The following question is taken from Arrows, Structures and Functors by Arbib and Manes.
For each set $A$, the set $A*$ of all 'words on the alphabet $A$' may be defined as
$$A*=\coprod_{n=0}^{\infty}A^n$$
where $A^0=\{\land\}$ 'the empty word', $A^{n+1}=A^n\times A$). Why can't we use an ordinary union" [Hint: Construct a set $A$ such that $A\cap(A\times A) \neq \emptyset$]

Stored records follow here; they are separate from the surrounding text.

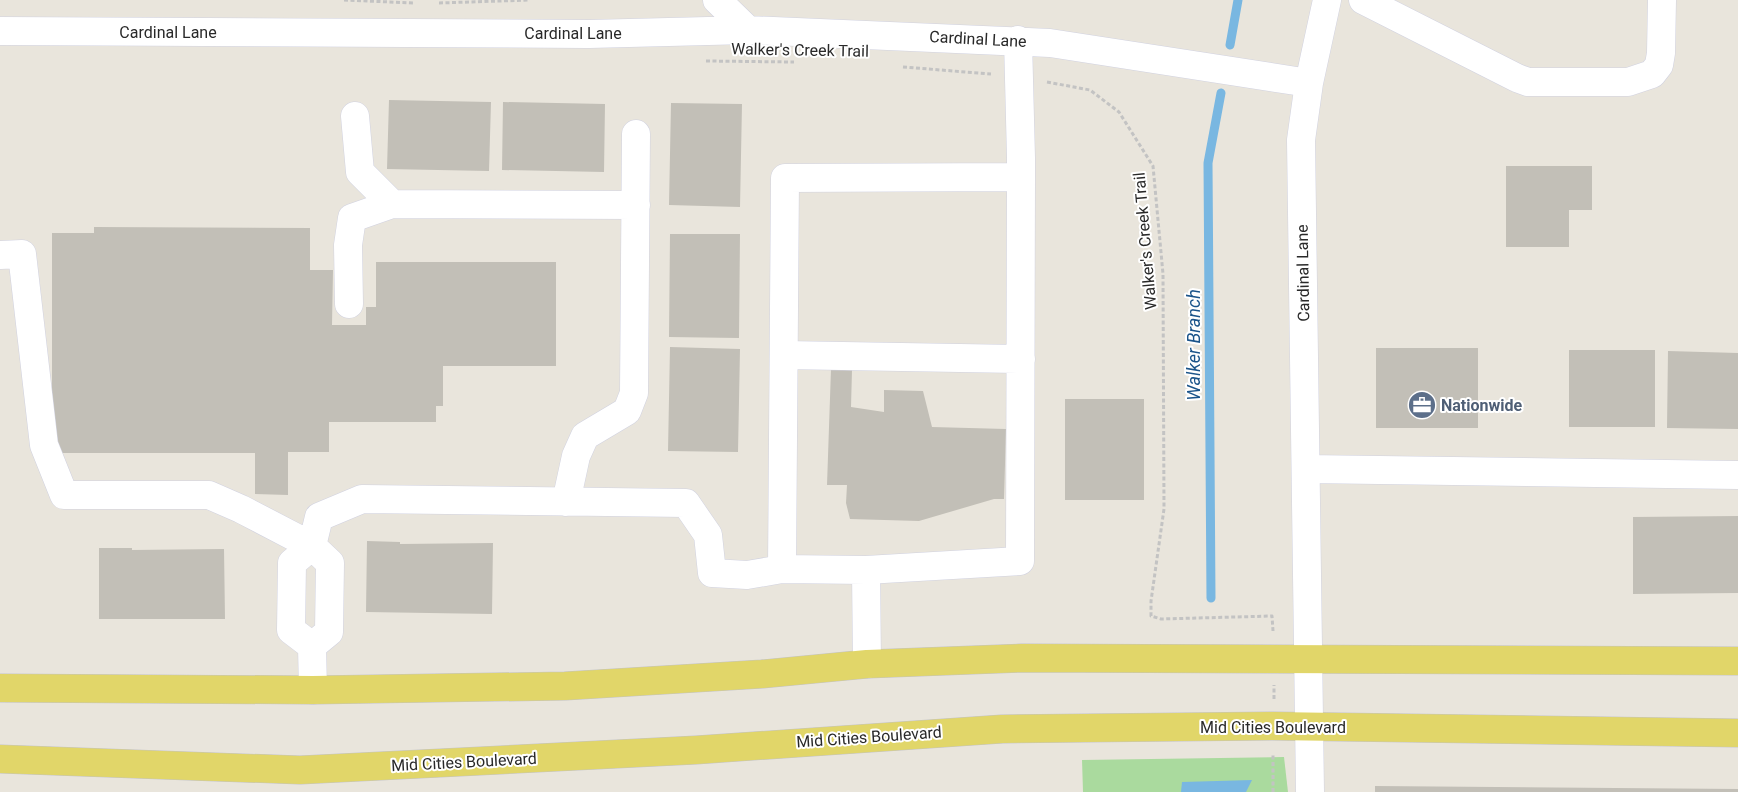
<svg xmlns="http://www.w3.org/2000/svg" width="1738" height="792" font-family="Roboto,sans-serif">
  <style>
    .green { fill: #aada9e }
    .water { fill: #79b7e1 }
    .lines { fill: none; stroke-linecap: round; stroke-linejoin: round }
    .stream { stroke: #79b7e1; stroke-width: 9 }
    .building { fill: #c2bfb7 }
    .minor-casing { stroke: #d1d2e0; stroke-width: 29 }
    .major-casing { stroke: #c3c3c3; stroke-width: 29 }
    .path { stroke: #c3c3c3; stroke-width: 3; stroke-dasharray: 4 2.5; stroke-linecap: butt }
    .minor { stroke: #fff; stroke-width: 28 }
    .major { stroke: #e1d669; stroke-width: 28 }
    .labels { text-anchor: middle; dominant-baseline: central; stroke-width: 4; stroke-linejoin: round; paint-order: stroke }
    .street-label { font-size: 16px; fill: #292929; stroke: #fff }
    .service-label { font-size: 16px; font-weight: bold; fill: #4e5e75; stroke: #fff; text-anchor: start }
    .water-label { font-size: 18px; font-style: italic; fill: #1b548a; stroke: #fff }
  </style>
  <rect width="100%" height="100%" fill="#e9e5dc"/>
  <path class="green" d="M1284 757 1288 792H1083L1082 760Z"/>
  <path class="water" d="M1252 780 1246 792H1181L1182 782Z"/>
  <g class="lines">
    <path class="stream" d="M1230 45 1238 0
      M1211 598 1208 163 1221 93"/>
  </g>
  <path class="building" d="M389 100 491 102 489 171 387 169Z
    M503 102 605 104 604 172 502 170Z
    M671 103 742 104 740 207 669 205Z
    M1506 166H1592V210H1569V247H1506Z
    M94 227 310 228V270H333L332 325H366V307H376V262H556V366H443V406H436V422H329V452H288V495L255 494V453H52V233H94Z
    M670 234H740L739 338 669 337Z
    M670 347 740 349 738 452 668 451Z
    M1376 348H1478V428H1376Z
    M1569 350H1655V427H1569Z
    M1668 351 1738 353V429L1667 428Z
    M831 369 852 370 851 407 884 412V390L923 391 932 427 1006 429 1004 499H994L919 521 850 519 846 503 847 485H827Z
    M1065 399H1144V500H1065Z
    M1738 516V593L1633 594V517Z
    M367 541 400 542V544L493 543 492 614 366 612Z
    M99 548H132V550L224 549 225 619H99Z
    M1375 786 1738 789V792H1375Z"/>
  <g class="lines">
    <defs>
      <path id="minor" d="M717 0 748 30
        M1363 0 1517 78 1528 82H1628L1652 74 1659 65 1661 53 1662 0
        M0 31 589 34 748 30 1050 43 1309 83
        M1018 40 1021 158V177L1020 561 866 570 782 569 785 178 1021 177
        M355 116 360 172 392 204
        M0 255 22 254 44 445 64 495H209L241 509 312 546 319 517 362 499 686 503 708 535 712 573 747 575 782 569
        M349 304 348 245 352 218 392 204 636 205
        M784 355 1021 359
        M1306 469 1738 475
        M566 502 576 456 585 436 627 411 634 393 636 134
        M866 570 867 664
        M312 646 329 632 330 563 312 546 292 563 291 630 312 646 313 690
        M1310 792 1301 140 1309 83 1327 0"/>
      <path id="major" d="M0 688 313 690 565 686 762 674 867 664 1022 658 1738 661
        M0 759 300 770 696 750 1002 729 1273 726 1738 733"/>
    </defs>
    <use href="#minor" class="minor-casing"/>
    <use href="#major" class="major-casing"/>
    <path class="path" d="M344 0 413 3
      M439 3 530 0
      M706 61 794 62
      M903 67 991 74
      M1047 82 1090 90 1119 112 1153 166 1163 274 1164 509 1151 601V616L1161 619 1272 616 1273 631
      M1274 699V685
      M1273 792V753"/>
    <use href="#minor" class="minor"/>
    <use href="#major" class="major"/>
  </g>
  <defs>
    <symbol id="office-disc" viewBox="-11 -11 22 22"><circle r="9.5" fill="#5c6f8a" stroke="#fff"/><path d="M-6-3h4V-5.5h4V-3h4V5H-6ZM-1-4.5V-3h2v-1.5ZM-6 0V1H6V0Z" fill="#fff"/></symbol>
  </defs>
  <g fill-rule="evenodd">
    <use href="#office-disc" x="1406" y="389" width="32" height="32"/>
  </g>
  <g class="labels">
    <g class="street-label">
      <text x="168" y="32">Cardinal Lane</text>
      <text x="573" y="33">Cardinal Lane</text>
      <text transform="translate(978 39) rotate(3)">Cardinal Lane</text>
      <text transform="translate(800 50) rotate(1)">Walker's Creek Trail</text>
      <text transform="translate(1145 241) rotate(-95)">Walker's Creek Trail</text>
      <text transform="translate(1303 273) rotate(-91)">Cardinal Lane</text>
      <text x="1273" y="727">Mid Cities Boulevard</text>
      <text transform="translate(869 737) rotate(-4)">Mid Cities Boulevard</text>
      <text transform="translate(464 762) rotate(-3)">Mid Cities Boulevard</text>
    </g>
    <g class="service-label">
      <text x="1441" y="405">Nationwide</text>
    </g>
    <g class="water-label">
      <text transform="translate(1193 345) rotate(-90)">Walker Branch</text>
    </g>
  </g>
</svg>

I try to create the non empty set in the hint, but this is my result:
$\text{If we have the alphabet}$ $\sigma=\{0,1\}$
and set $A=\{00, 01\}$, then for $n=2,$
$A\times A=A^2=\{0000, 0001, 0100, 0101\},$ $\text{don't we then have}$
$A\cap(A\times A)=\emptyset$, but with $A \cup (A\times A)=\{00, 01, 0000, 0001, 0100, 0101\}$
I am obviously doing something wrong. My knowledge about formal language and automata are almost non existent other than knowing how to do rudimentary set theoretic operations with them. Can someone give me some help me solving this question and also point out where I am going wrong or points my misunderstanding or insufficient understanding.
Thank you in advance.